My attitude about blogs in general may be summed up by the New Yorker cartoon with one dog saying to another: “I had my own blog for a while, but I decided to go back to just pointless, incessant barking.” I try to bark directly at specific issues and only when there’s something to really bark about, but…
Over on Locally Grown and at the Council’s worksession Monday night, Griff Wigley has proposed some new ways to communicate with the public about local government using blogging, Twitter, virtual analogs to the Council open microphone and more.
So, Griff’s suggested that the Mayor and Administrator might identify “the most important items that should be brought to the public’s attention via posting to the Council blog” and then “A City staff person blogs these items and provides background information, including links to documents on the City web site.”

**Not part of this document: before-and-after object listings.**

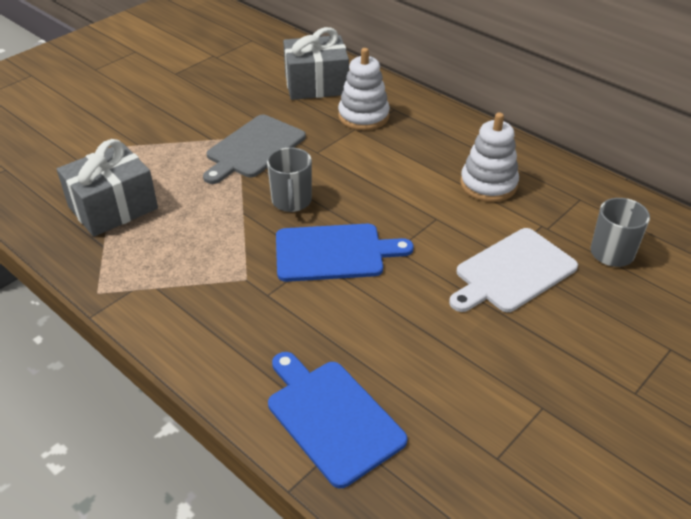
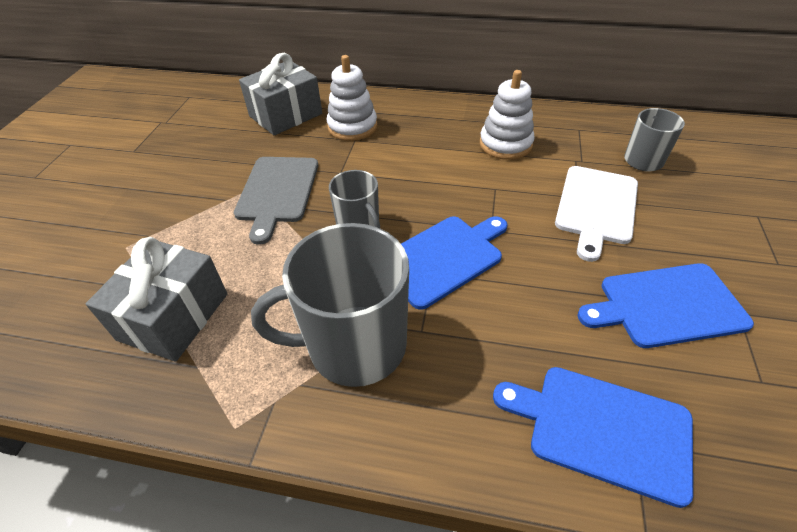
camera: 30 degrees left, 5 degrees up
none -> grey mug [251,223,409,387]
none -> blue cutting board [578,263,754,348]

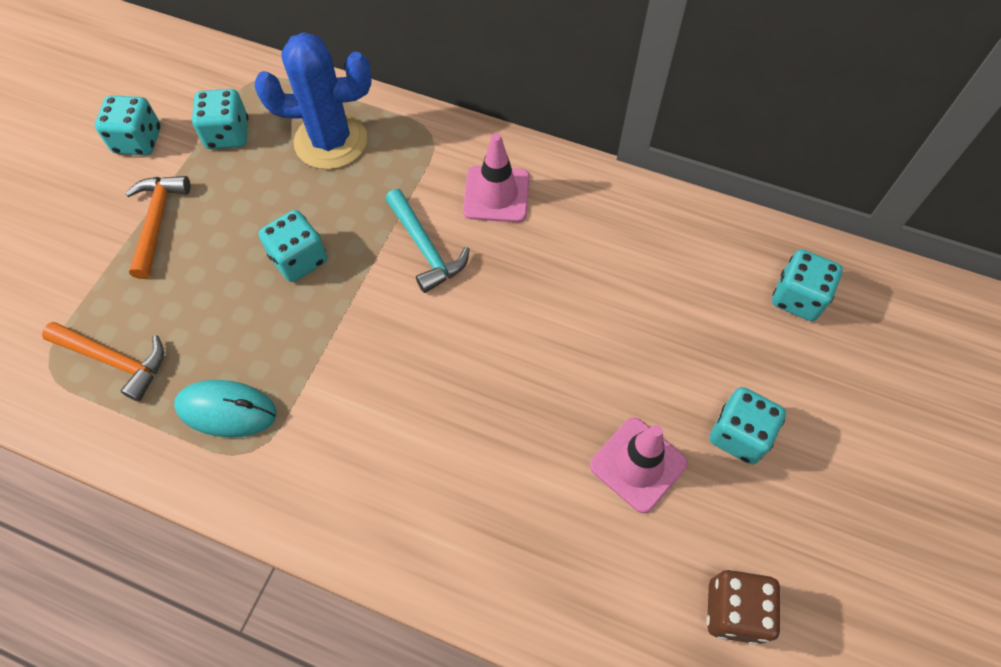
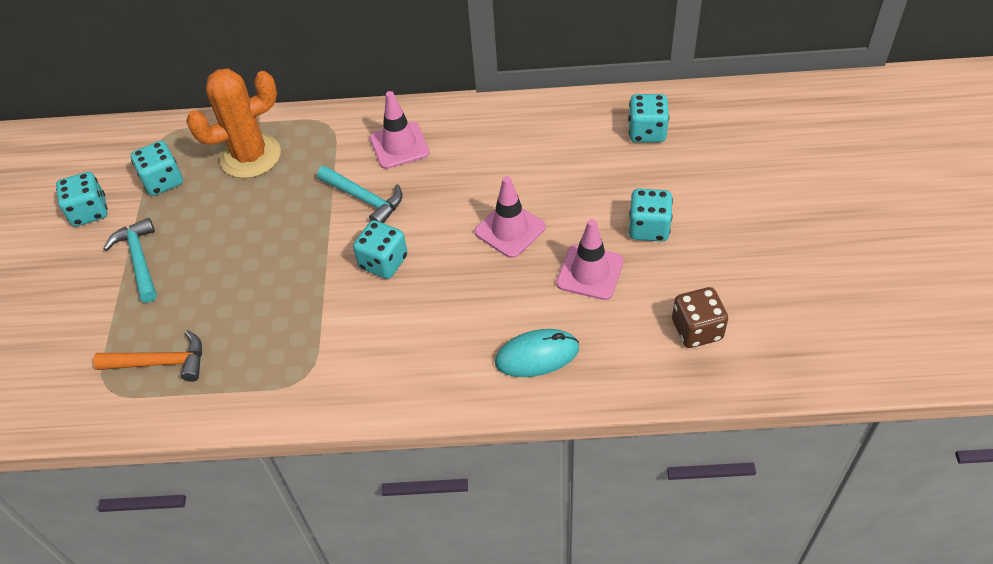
camera: 20 degrees left, 10 degrees down
orange hammer [125,176,191,279] -> turquoise hammer [103,218,157,303]
turquoise mouse [174,380,277,438] -> turquoise mouse moved to [495,329,579,377]
blue cactus [254,32,371,170] -> orange cactus [186,68,281,178]
turquoise dice [259,210,327,282] -> turquoise dice moved to [353,220,408,279]
none -> pink traffic cone [474,176,546,258]

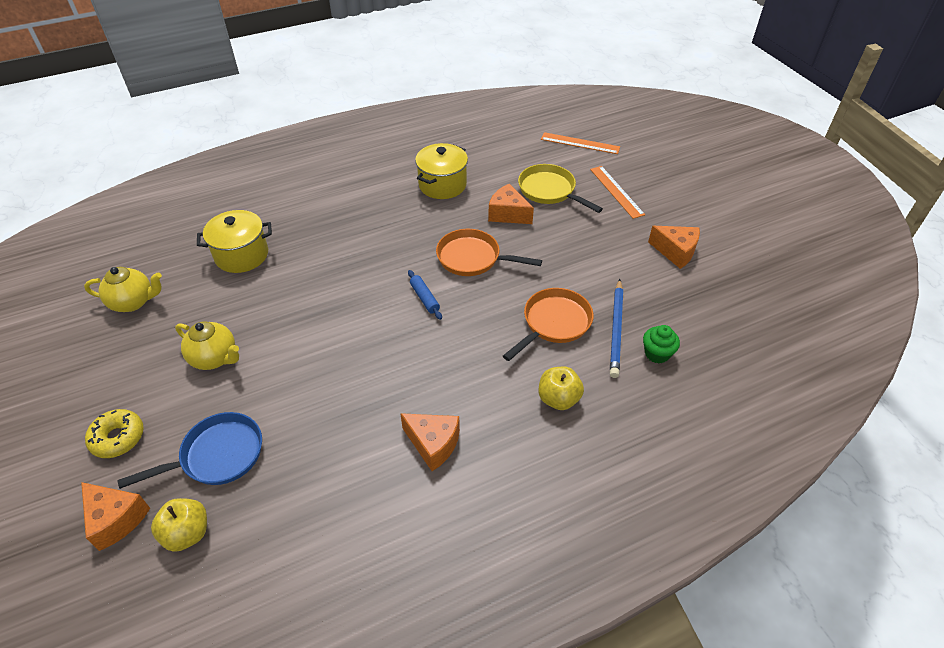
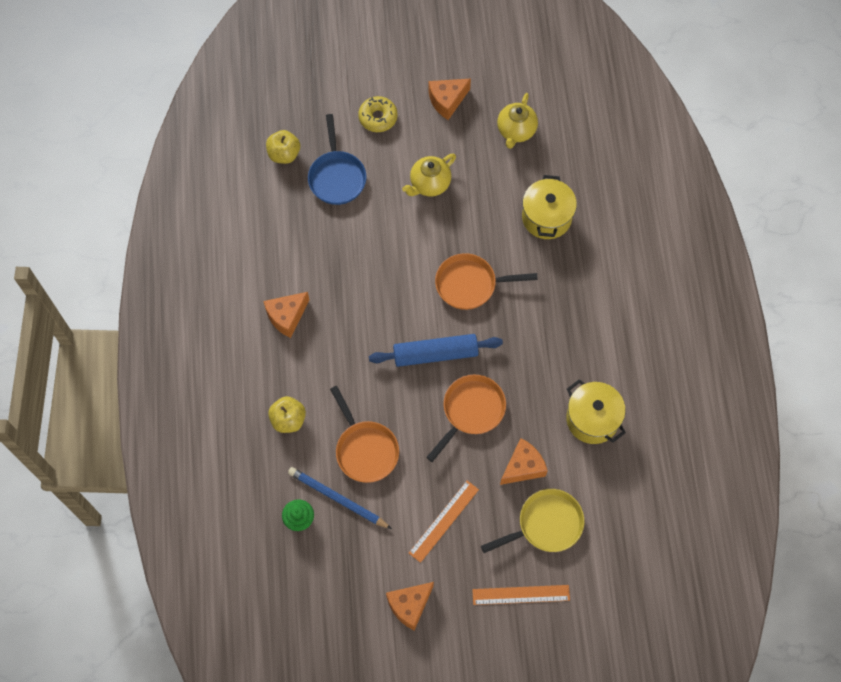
camera: 110 degrees right, 20 degrees up
orange cheese [81,482,150,551] -> orange cheese moved to [428,79,471,120]
blue rolling pin [408,270,442,320] -> blue rolling pin [369,334,503,367], size x1.97
orange ruler [541,132,620,154] -> orange ruler moved to [409,481,479,563]
none -> orange pan [435,253,538,310]

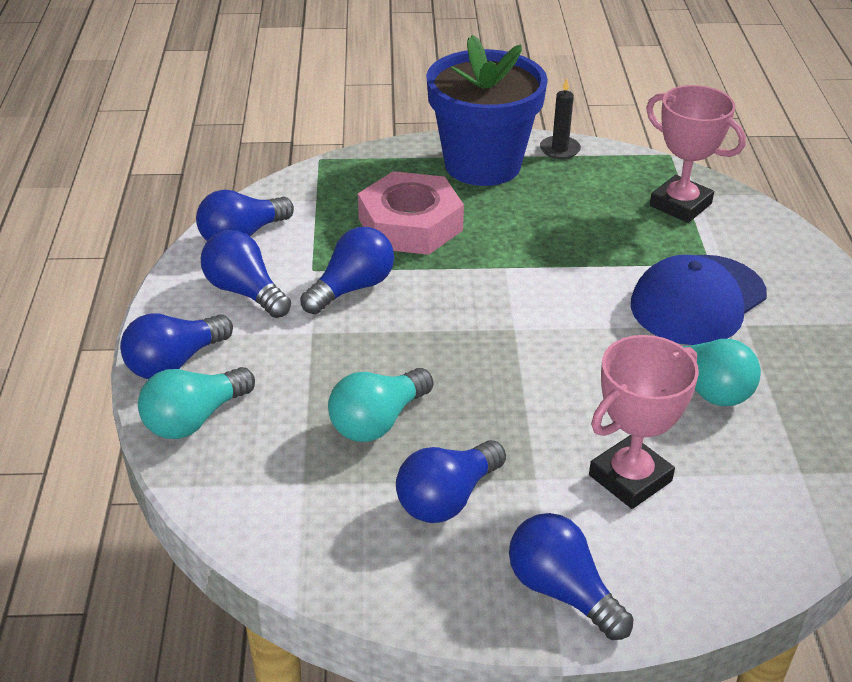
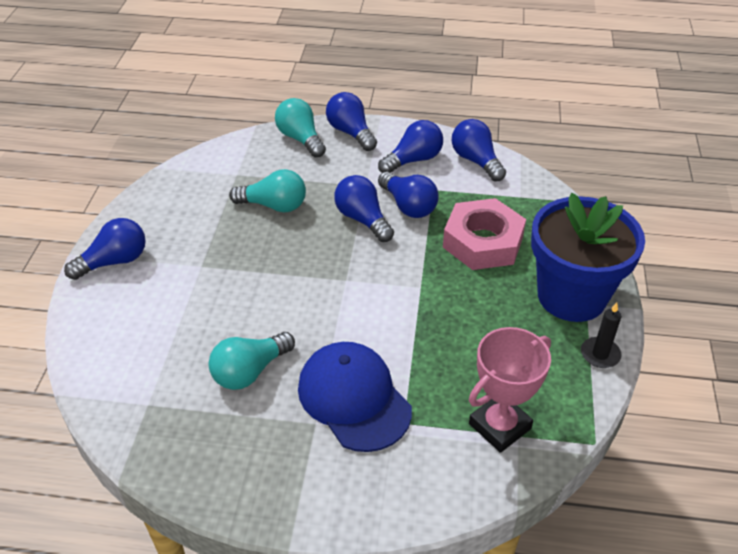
camera: 100 degrees right, 5 degrees up
turquoise light bulb [328,368,433,442] -> turquoise light bulb turned 135 degrees clockwise [229,169,306,213]
blue light bulb [396,440,506,523] -> blue light bulb moved to [334,175,394,242]
pink trophy [589,335,699,509] -> none

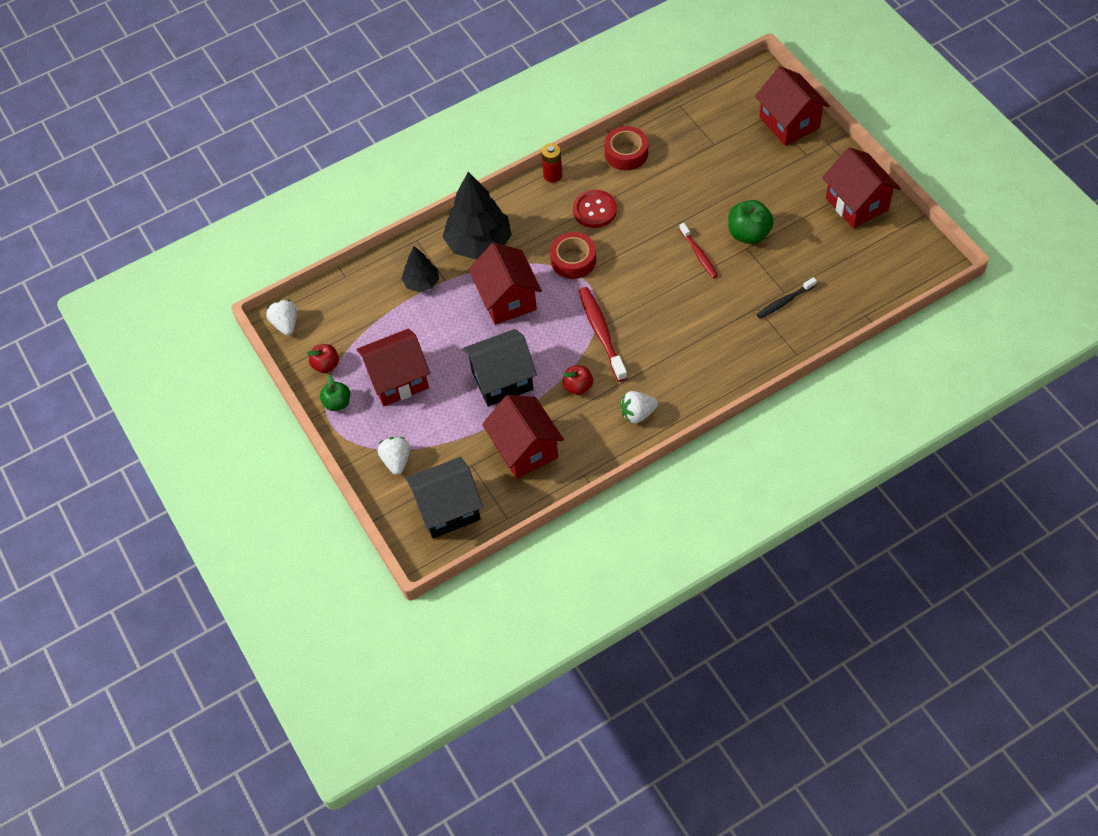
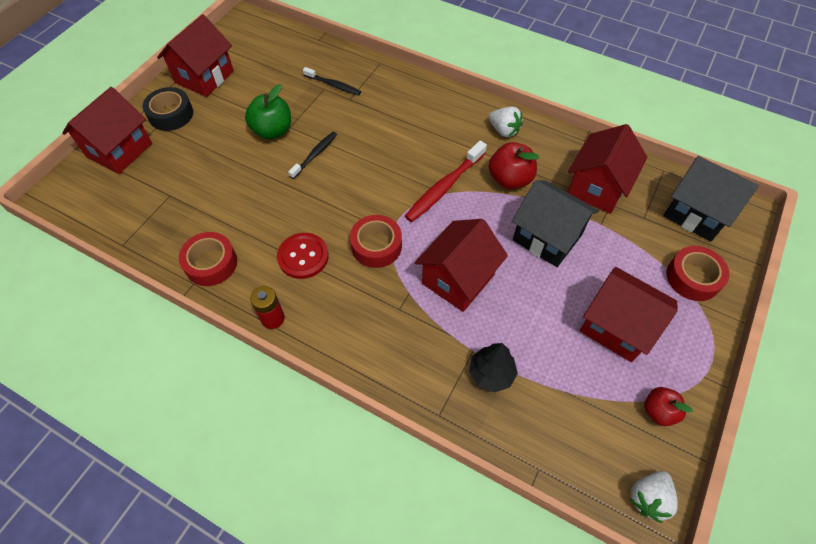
camera: 125 degrees left, 0 degrees up
green apple [320,375,350,411] -> none
white strawberry [378,437,410,475] -> red tape [666,246,729,301]
black tree [443,172,512,260] -> none
red apple [563,365,593,395] -> red apple [489,142,539,189], size x1.55
red toothbrush [679,223,718,278] -> black toothbrush [288,132,337,179]
none -> black tape [143,87,193,131]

I like the idea of linking agenda items to relevant documents – that makes doing one’s homework easier. But what’s the difference between the staff report (already available on-line before meetings) and a blog post? Tone? substance? length? pictures?
Then Griff proposed the public could comment on each blogged agenda items (and, one imagines, perhaps comment on other comments) and vote in straw polls. Hmmm. I can’t decide whether the (purported) increase in participation would be valuable, just suck up time, or actually discourage people from coming to speak at meetings. I think the Council members all appreciate and value the effort it takes to come to City Hall and speak directly to the Council – it takes time, confidence, and preparation – might we listen more to speakers at meetings (or even individual calls, letters or emails) than to the quick and easy blog comments?
I really don’t have any conclusions on this issue. New media give us different opportunities to make government accessible, transparent and responsive. On the other hand, the informality and ease of new media do not fit easily with the need for the Council to act deliberately, as “the Council” and not as individuals, and to create a formal written/recorded public record.